Alla sua uscita, quarant'anni fa, ci fu chi gridò al tradimento. Come? I New Trolls? Quelli che erano, assieme al Banco e alla Pfm, “i cavalieri senza macchia” del rock progressivo italiano. Quelli di “Concerto grosso” (chi scrive alla scuola media aveva un insegnante che lo faceva ascoltare agli alunni) e “Ut”, il disco in cui c'è “I cavalieri del lago dell'Ontario”. Quelli del primo doppio dal vivo nella storia del rock italiano, quel “Searching for a land” in cui c'è “Percival”. Ebbene sì, i New Trolls nel 1978 pubblicavano “Aldebaran”. Settimo album in studio, che arriva dopo “Concerto grosso numero 2”, segna il loro passaggio dal prog al pop. Un disco che li vede, dopo un periodo non troppo felice, tornare al successo. Due i pezzi trainanti. “Aldebaran”, appunto, ovvio riferimento alla stella della costellazione del toro che spinge l'uomo, come un eterno Ulisse, a continuare ad “andare lontano, sempre”. Quell'invito al viaggio che negli anni Settanta ispirò anche altri artisti prima di loro, come Guccini e Vecchioni. L'altra faccia della “medaglia”, e lato A del singolo di cui “Aldebaran” era il B, è invece “Quella carezza della sera”, canzone d'amore e inno al ricordo, che diventerà il pezzo forse più amato dai tanti che, prog, pop o disco music, ancora oggi stravedono per il gruppo genovese. 

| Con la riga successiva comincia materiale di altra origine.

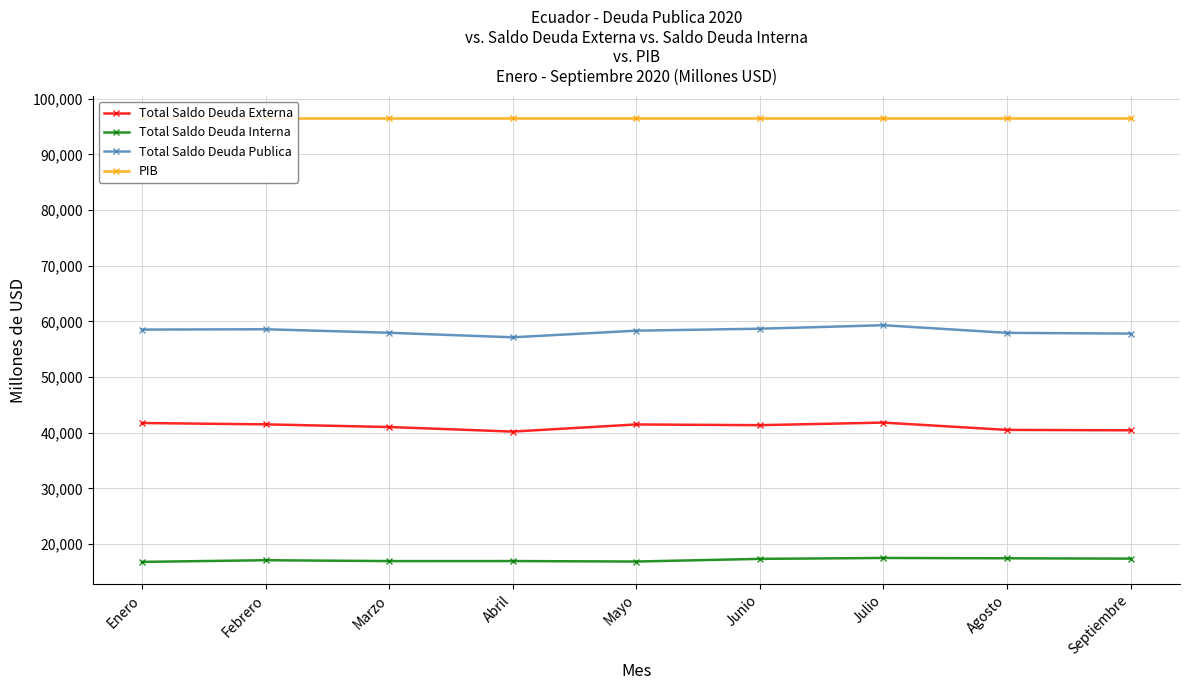

What is the label of the 9th point from the right?

Enero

Bisogna dire, comunque, che De Scalzi, Di Palo, Belleno, Belloni, Usai e D'Adamo, i sei che in quel periodo formavano la band, sono stati bravi ad “annusare il vento”. Il prog infatti esalava purtroppo l'ultimo respiro. Un'opera d'arte come “The geese and the ghost”, di un mito come l'ex Genesis Anthony Phillips, pubblicato l'anno prima, in Inghilterra fu praticamente ignorato. Il pubblico aveva ormai voglia d'altro; voleva ballare, leggere poco e pensare ancora meno. Anni dopo, però, il tempo galantuomo ha rimesso a posto le cose. Il prog è ancora il prog. Su questo genere si scrivono libri e tanti lo ripropongono, spesso sotto le spoglie di cover-band, nei locali. Quello che è venuto dopo, invece, non si sa dove sia finito.
Ma anche “Aldebaran” ha resistito, nonostante tutto, al tempo. Certamente non per i 5/7 che lo compongono nonostante anche gli altri brani che fanno da cornice al pezzo che dà il titolo all'album e a “Quella carezza della sera”, siano suonati e cantati con il solito grande mestiere. Ma sia concesso di non farsi incantare da pezzi come “Lei, se vuoi”, “Espanolada”, in spagnolo appunto. I New Trolls di quel periodo avevano infatti un canale preferenziale con la terra iberica e là pubblicarono anche un 33 e un 45. Oppure “Dancing” il pezzo che chiude l'album. Chi non ha mai sentito questo disco per intero, avrà però almeno una volta ascoltato, magari alla radio dove a volte passano ancora, le due canzoni che hanno fatto di nuovo spiccare il volo ai New Trolls. Che non sono certamente più quelli del primo “Concerto grosso”, pietra miliare del rock progressivo italiano, apprezzato anche fuori dai confini italiani. Ma restano un gruppo che, anche in anni difficili e di disimpegno, ha sempre fatto buona musica. E anche oggi, benché su sponde diverse, i New Trolls continuano a farla.